*** RECORDS FOR THE EXERCISE ***

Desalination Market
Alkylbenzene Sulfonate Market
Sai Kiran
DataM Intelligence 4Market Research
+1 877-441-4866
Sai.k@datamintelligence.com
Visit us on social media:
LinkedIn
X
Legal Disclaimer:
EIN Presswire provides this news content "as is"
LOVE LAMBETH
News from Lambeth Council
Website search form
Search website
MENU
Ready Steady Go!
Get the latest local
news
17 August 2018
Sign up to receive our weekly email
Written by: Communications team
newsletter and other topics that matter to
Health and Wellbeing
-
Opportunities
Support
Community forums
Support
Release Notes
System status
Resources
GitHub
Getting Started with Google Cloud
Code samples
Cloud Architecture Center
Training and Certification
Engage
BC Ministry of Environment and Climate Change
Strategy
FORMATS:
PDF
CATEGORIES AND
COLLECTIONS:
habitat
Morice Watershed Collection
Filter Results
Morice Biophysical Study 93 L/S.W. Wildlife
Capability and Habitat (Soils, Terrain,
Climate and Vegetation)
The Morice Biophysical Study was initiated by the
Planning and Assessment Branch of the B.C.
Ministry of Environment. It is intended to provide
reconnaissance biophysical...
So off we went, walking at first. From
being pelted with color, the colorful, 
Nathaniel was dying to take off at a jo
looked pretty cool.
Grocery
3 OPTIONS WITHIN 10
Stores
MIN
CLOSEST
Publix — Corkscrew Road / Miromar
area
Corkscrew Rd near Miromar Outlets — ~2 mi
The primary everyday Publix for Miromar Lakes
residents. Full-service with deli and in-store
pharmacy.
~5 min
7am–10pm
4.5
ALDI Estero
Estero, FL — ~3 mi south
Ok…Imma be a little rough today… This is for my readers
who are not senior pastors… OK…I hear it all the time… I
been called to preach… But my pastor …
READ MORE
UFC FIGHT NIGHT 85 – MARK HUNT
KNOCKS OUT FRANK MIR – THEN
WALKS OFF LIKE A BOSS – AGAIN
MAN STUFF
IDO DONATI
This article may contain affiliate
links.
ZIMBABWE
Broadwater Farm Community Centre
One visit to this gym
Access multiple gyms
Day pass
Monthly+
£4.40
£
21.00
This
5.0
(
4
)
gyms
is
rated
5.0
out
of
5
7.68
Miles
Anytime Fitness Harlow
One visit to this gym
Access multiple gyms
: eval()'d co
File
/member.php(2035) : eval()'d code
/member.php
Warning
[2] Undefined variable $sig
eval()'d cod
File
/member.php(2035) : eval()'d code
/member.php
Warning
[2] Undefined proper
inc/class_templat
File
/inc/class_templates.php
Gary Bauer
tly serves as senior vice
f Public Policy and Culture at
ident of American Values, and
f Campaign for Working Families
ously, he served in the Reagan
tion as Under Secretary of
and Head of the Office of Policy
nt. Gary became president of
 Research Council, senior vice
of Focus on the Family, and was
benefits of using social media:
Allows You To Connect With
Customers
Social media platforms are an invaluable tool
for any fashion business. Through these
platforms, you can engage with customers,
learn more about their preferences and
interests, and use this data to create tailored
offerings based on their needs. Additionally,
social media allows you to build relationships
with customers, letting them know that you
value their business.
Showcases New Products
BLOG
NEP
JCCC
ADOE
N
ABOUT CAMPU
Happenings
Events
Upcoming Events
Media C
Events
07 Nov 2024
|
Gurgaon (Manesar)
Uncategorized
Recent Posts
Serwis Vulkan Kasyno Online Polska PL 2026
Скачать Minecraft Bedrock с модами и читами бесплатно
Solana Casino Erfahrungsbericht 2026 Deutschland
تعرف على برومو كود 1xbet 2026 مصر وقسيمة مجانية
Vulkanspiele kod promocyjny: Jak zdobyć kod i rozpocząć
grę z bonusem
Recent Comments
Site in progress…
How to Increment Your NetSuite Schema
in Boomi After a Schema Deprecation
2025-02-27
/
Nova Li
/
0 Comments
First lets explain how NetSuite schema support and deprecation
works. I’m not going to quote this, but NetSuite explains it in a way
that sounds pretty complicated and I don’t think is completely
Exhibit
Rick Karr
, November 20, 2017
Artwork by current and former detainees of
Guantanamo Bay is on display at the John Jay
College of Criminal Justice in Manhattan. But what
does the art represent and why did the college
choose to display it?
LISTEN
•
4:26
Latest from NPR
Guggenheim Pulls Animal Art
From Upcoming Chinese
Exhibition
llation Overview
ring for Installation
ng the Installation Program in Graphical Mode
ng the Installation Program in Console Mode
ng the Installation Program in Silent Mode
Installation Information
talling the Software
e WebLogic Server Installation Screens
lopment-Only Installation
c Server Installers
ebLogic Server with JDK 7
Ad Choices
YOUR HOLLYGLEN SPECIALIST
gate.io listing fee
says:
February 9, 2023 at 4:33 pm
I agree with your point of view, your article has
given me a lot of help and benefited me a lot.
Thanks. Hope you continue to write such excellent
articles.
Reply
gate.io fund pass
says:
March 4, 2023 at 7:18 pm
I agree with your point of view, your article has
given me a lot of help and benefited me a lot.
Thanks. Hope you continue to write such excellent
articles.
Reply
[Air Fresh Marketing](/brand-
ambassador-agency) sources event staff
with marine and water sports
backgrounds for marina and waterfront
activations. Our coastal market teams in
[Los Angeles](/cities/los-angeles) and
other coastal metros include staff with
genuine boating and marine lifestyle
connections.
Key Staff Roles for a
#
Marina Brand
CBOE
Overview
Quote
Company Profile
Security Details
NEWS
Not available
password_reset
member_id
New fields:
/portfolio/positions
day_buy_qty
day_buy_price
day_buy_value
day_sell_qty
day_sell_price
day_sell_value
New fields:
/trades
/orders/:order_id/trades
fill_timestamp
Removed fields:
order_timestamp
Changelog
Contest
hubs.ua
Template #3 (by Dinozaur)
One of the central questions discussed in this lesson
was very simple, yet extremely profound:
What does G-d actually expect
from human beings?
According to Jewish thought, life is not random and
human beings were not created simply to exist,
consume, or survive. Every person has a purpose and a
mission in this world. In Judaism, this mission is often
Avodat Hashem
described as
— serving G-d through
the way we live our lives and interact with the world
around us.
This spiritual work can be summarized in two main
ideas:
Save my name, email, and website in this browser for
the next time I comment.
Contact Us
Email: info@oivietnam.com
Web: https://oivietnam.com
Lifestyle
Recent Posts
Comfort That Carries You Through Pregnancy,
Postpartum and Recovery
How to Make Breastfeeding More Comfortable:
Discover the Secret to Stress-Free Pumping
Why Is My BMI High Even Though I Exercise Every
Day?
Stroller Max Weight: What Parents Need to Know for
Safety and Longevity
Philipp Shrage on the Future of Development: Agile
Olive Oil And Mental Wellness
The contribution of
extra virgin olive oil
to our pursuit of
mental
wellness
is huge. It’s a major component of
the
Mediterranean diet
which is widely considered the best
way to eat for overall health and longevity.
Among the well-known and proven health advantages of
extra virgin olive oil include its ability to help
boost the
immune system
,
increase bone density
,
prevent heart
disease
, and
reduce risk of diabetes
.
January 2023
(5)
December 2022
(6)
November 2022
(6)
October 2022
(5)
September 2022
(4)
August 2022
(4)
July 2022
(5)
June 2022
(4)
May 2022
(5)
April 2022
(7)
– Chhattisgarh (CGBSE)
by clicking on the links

*** End of RECORDS FOR THE EXERCISE ***

Every line in the material above that has the word "platforms" should be copied.

Social media platforms are an invaluable tool
platforms, you can engage with customers,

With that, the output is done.